Well, U+2019 being the correct (for most cases) apostrophe, is the reason why MSWord does this kind of artificial „intelligence“ in the first place.

It’s especially irritating when applied to technical documentation, and the combination of stupid software and inattentive users turn a commandline like
ls -l --si 'Tangerine Dream'/*
into
ls -l –si ‘Tangerine Dream’/*
which will not work at all.


#15

I’m getting a no vote for this very subject!

https://musicbrainz.org/edit/43119660

Please let him no that this is the preferred apostrohpe.


#16

Is this already included in the [Guess case] functionality? Otherwise it should to make it consistent and stop the confusing.


#17

No, because it can’t be done – a human is needed to decide whether or (or something else entirely) is meant.


Correcting Unicode Character in Artists Name
#18

And even humans can make the wrong ' translation. E.g., just the other day I did https://musicbrainz.org/edit/42712692 – notice the s? Yeah. Those are not appropriate here! Such a git, that editor. Luckily a smart git that sometimes realises his mistakes: https://musicbrainz.org/edit/42767913


#19

Why is there nothing in the style guide about using these “correct” apostrophe’s?

It would help if there was a page in there explaining why these curly apostrophe’s are in use, and how to type one in from the keyboard. I laughed when I saw that this this thread says it is for “cosmetic” reasons and that Microsoft Word was being taken as a standard here. (Must be a first - lolz)

I am using a standard Windows PC with a UK keyboard and have no idea how to do a ’ so all I can do is copy and paste. When I got picked up on it elsewhere I was told to Use a Unicode Apostrophe (ALT)+039 to give ’ which is what I was already doing.

So please, can someone write a definitive page in the Style Guide explaining this?

Currently if you look at the English Style Guide page even the style guide itself is written with the standard apostrophe’s using a normal ’ from the keyboard.

I am trying to analyse the differences in a hex editor, and my keyboard puts out the standard apostrophe same as (ALT039) ’ (Hex 0x27) whereas the tilted over ’ is hex 0x92.

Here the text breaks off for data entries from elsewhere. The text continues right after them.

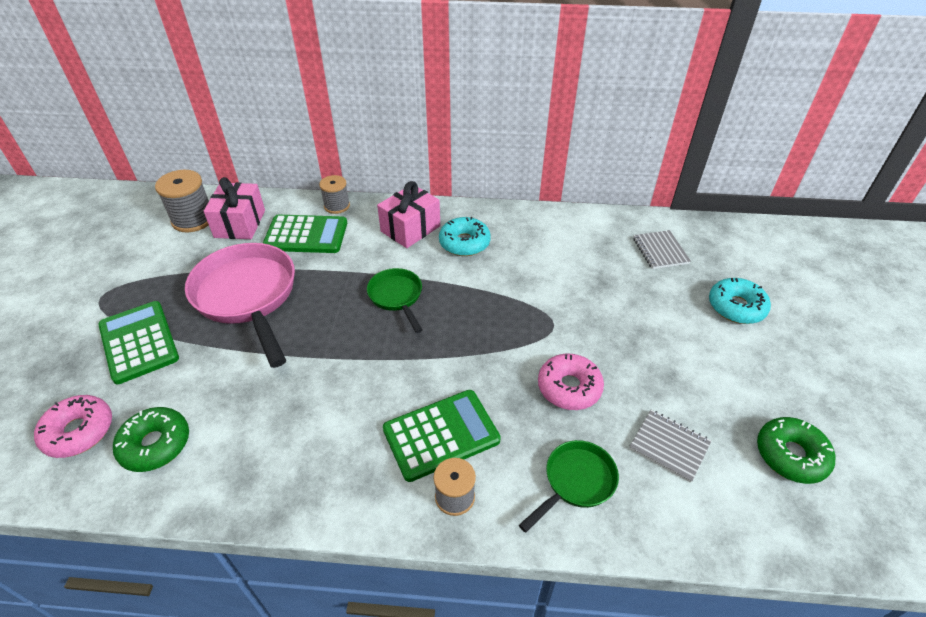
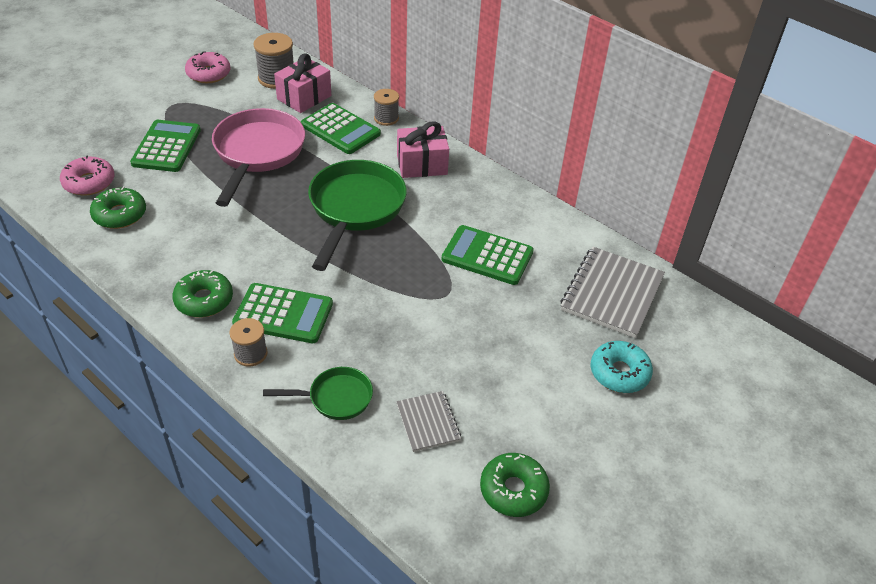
camera: 35 degrees right, 0 degrees up
green pan [367,268,423,333] -> green pan [308,160,407,271], size x1.92
turquoise donut [439,217,491,256] -> none
pink donut [538,354,604,410] -> pink donut moved to [185,51,231,83]
grey notebook [633,230,691,269] -> grey notebook [560,247,665,338], size x1.82
none -> green donut [172,270,233,318]
none -> green calculator [441,225,534,285]

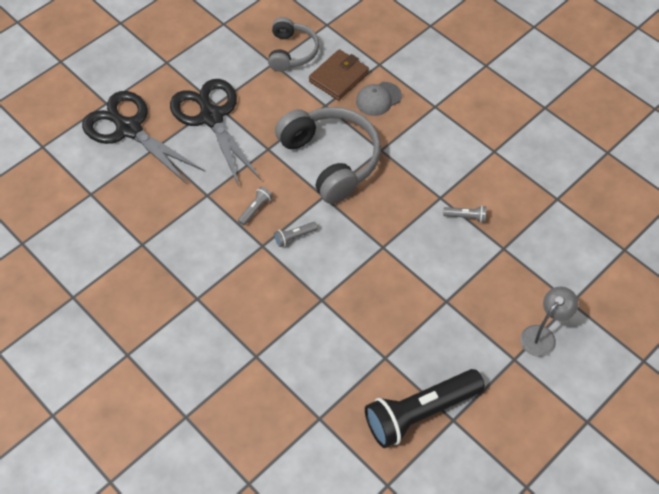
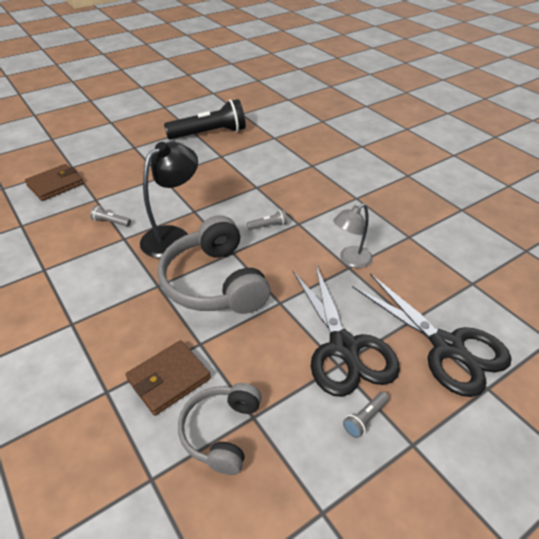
camera: 170 degrees left, 15 degrees down
grey flashlight [238,187,273,226] -> grey flashlight moved to [343,391,389,438]
grey cap [356,82,402,116] -> none
grey lamp [520,287,579,357] -> grey lamp moved to [333,204,373,268]
none -> brown wallet [25,164,83,201]
none -> black lamp [140,142,198,258]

https://musicbrainz.org/doc/Style/Language/English
The only example I can find so far is, when I read the English style guide page there is a specific example of “(Don’t Fear) The Reaper” which links to https://musicbrainz.org/recording/963bda54-eed7-47ba-b637-d6110d43db88

Look down that list as you see at least three different apostrophe’s in use. Yet the TITLE as show on the style guide is using (ALT)039 ’ and not that odd tilted over apostrophe ’ you have in your example.

I am confused. (Not arguing as I want to get this right, but I also don’t want to be dragged into a weird *nix vs windoze argument as I live in both of those camps. I also know my music titles are going to get read back in a number of different fonts and I don’t want things getting too weird :D)

Help us get a definitive answer here :slight_smile:

Edit Note: Oh great… I have just realised that my carefully typed out text has been trashed and the standard apostrophe’s been replaced with curly ones meaning the above is now not as clear as it should have been…


#20

Hi!

The style guide info is on https://musicbrainz.org/doc/Style/Miscellaneous - but it’s hard to have a complete guide for every language on what to use when. https://wiki.musicbrainz.org/User:Jacobbrett/English_Punctuation_Guide is useful for English, but it’s made by a user and is not official as such. I use it when I’m confused, anyway :slight_smile:

But generally: you only need to worry about these if you want to. Otherwise, just don’t change anything that is already there and might be typographically correct, and if someone complains because you’re using the basic ASCII punctuation when adding stuff, just remind them the guideline very specifically says “usage is allowed”.